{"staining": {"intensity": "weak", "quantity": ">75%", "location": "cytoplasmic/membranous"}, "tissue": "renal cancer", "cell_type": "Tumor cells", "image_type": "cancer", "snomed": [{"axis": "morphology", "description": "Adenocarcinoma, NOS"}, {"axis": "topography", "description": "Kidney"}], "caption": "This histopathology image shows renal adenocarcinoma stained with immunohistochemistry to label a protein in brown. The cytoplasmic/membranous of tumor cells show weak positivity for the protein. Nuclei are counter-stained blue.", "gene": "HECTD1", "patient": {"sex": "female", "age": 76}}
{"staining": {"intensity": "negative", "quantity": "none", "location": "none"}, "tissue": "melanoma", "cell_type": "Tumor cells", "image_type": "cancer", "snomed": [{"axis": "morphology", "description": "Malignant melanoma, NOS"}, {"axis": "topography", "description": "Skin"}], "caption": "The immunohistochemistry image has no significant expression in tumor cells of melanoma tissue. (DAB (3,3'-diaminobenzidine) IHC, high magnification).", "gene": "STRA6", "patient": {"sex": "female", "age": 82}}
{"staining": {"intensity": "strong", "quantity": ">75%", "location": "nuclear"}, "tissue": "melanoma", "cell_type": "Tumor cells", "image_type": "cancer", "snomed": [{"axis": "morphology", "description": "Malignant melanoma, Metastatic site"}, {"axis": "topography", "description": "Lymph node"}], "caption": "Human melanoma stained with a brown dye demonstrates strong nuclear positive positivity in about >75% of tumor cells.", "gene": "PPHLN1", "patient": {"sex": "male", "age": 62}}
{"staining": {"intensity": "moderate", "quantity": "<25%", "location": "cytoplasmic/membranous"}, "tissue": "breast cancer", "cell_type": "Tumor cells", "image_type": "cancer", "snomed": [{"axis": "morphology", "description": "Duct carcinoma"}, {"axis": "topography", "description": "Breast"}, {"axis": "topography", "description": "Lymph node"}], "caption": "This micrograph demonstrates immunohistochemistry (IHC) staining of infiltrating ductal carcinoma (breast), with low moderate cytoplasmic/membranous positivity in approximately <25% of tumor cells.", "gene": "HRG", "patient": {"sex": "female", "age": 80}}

—————

### ACTIVITY
Could you return all of the data exactly as written?

### RESPONSE TO THE TASK
{"staining": {"intensity": "weak", "quantity": ">75%", "location": "cytoplasmic/membranous"}, "tissue": "renal cancer", "cell_type": "Tumor cells", "image_type": "cancer", "snomed": [{"axis": "morphology", "description": "Adenocarcinoma, NOS"}, {"axis": "topography", "description": "Kidney"}], "caption": "This histopathology image shows renal adenocarcinoma stained with immunohistochemistry to label a protein in brown. The cytoplasmic/membranous of tumor cells show weak positivity for the protein. Nuclei are counter-stained blue.", "gene": "HECTD1", "patient": {"sex": "female", "age": 76}}
{"staining": {"intensity": "negative", "quantity": "none", "location": "none"}, "tissue": "melanoma", "cell_type": "Tumor cells", "image_type": "cancer", "snomed": [{"axis": "morphology", "description": "Malignant melanoma, NOS"}, {"axis": "topography", "description": "Skin"}], "caption": "The immunohistochemistry image has no significant expression in tumor cells of melanoma tissue. (DAB (3,3'-diaminobenzidine) IHC, high magnification).", "gene": "STRA6", "patient": {"sex": "female", "age": 82}}
{"staining": {"intensity": "strong", "quantity": ">75%", "location": "nuclear"}, "tissue": "melanoma", "cell_type": "Tumor cells", "image_type": "cancer", "snomed": [{"axis": "morphology", "description": "Malignant melanoma, Metastatic site"}, {"axis": "topography", "description": "Lymph node"}], "caption": "Human melanoma stained with a brown dye demonstrates strong nuclear positive positivity in about >75% of tumor cells.", "gene": "PPHLN1", "patient": {"sex": "male", "age": 62}}
{"staining": {"intensity": "moderate", "quantity": "<25%", "location": "cytoplasmic/membranous"}, "tissue": "breast cancer", "cell_type": "Tumor cells", "image_type": "cancer", "snomed": [{"axis": "morphology", "description": "Duct carcinoma"}, {"axis": "topography", "description": "Breast"}, {"axis": "topography", "description": "Lymph node"}], "caption": "This micrograph demonstrates immunohistochemistry (IHC) staining of infiltrating ductal carcinoma (breast), with low moderate cytoplasmic/membranous positivity in approximately <25% of tumor cells.", "gene": "HRG", "patient": {"sex": "female", "age": 80}}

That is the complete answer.